Exploring Visual Prompts for Whole Slide Image Classification with
Multiple Instance Learning
- URL: http://arxiv.org/abs/2303.13122v1
- Date: Thu, 23 Mar 2023 09:23:52 GMT
- Title: Exploring Visual Prompts for Whole Slide Image Classification with
Multiple Instance Learning
- Authors: Yi Lin, Zhongchen Zhao, Zhengjie ZHU, Lisheng Wang, Kwang-Ting Cheng,
Hao Chen
- Abstract summary: We present a novel, simple yet effective method for learning domain-specific knowledge transformation from pre-trained models to histopathology images.
Our approach entails using a prompt component to assist the pre-trained model in discerning differences between the pre-trained dataset and the target histopathology dataset.

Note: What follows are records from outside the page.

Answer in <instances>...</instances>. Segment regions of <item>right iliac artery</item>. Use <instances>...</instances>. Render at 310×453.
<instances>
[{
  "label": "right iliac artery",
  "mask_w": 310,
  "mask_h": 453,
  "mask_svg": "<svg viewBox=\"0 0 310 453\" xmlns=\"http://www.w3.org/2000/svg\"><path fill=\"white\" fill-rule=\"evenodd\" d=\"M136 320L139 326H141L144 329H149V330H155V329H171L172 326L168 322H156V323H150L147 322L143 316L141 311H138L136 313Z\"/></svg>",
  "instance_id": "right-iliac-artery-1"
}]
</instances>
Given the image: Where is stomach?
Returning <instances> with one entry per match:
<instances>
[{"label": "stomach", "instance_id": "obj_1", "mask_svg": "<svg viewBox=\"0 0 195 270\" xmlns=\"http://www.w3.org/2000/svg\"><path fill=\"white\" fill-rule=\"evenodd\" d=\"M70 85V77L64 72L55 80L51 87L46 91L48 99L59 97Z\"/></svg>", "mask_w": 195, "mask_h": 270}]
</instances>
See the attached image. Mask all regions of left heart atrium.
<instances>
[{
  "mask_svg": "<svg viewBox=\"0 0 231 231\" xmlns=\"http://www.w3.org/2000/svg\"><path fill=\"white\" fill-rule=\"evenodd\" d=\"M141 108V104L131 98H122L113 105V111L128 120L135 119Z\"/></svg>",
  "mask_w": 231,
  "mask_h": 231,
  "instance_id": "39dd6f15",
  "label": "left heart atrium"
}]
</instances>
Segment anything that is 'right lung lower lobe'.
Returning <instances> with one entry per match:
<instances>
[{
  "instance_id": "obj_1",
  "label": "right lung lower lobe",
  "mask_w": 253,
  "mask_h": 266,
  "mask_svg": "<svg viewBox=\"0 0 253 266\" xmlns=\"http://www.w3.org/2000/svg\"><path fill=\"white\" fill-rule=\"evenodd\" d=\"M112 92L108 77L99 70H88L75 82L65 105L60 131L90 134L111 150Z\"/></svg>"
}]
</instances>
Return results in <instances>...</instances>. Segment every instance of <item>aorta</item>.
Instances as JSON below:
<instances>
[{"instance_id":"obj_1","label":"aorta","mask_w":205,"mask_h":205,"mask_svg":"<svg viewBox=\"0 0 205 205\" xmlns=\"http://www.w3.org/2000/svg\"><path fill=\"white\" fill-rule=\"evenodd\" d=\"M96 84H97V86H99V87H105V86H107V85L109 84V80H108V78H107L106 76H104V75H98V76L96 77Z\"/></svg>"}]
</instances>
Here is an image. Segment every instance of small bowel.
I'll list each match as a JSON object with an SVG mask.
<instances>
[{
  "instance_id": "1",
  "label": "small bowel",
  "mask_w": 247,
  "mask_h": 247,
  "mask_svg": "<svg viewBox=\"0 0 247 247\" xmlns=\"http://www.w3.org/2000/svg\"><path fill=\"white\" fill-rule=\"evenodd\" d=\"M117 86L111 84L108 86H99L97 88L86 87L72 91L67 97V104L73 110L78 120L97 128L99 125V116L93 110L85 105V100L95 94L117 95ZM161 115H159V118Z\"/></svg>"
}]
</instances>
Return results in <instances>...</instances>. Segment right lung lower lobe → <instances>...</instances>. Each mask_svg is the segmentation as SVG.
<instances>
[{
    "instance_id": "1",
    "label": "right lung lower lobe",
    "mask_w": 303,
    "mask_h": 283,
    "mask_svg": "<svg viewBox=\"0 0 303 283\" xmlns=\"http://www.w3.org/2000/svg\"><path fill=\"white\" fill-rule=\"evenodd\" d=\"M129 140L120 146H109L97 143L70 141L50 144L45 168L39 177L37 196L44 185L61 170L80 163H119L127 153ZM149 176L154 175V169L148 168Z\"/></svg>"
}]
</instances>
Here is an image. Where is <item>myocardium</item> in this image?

- Score: 25.124855361054763
- License: http://creativecommons.org/licenses/by/4.0/
- Abstract: Multiple instance learning (MIL) has emerged as a popular method for
classifying histopathology whole slide images (WSIs). However, existing
approaches typically rely on pre-trained models from large natural image
datasets, such as ImageNet, to generate instance features, which can be
sub-optimal due to the significant differences between natural images and
histopathology images that lead to a domain shift. In this paper, we present a
novel, simple yet effective method for learning domain-specific knowledge
transformation from pre-trained models to histopathology images. Our approach
entails using a prompt component to assist the pre-trained model in discerning
differences between the pre-trained dataset and the target histopathology
dataset, resulting in improved performance of MIL models. We validate our
method on two publicly available datasets, Camelyon16 and TCGA-NSCLC. Extensive
experimental results demonstrate the significant performance improvement of our
method for different MIL models and backbones. Upon publication of this paper,
we will release the source code for our method.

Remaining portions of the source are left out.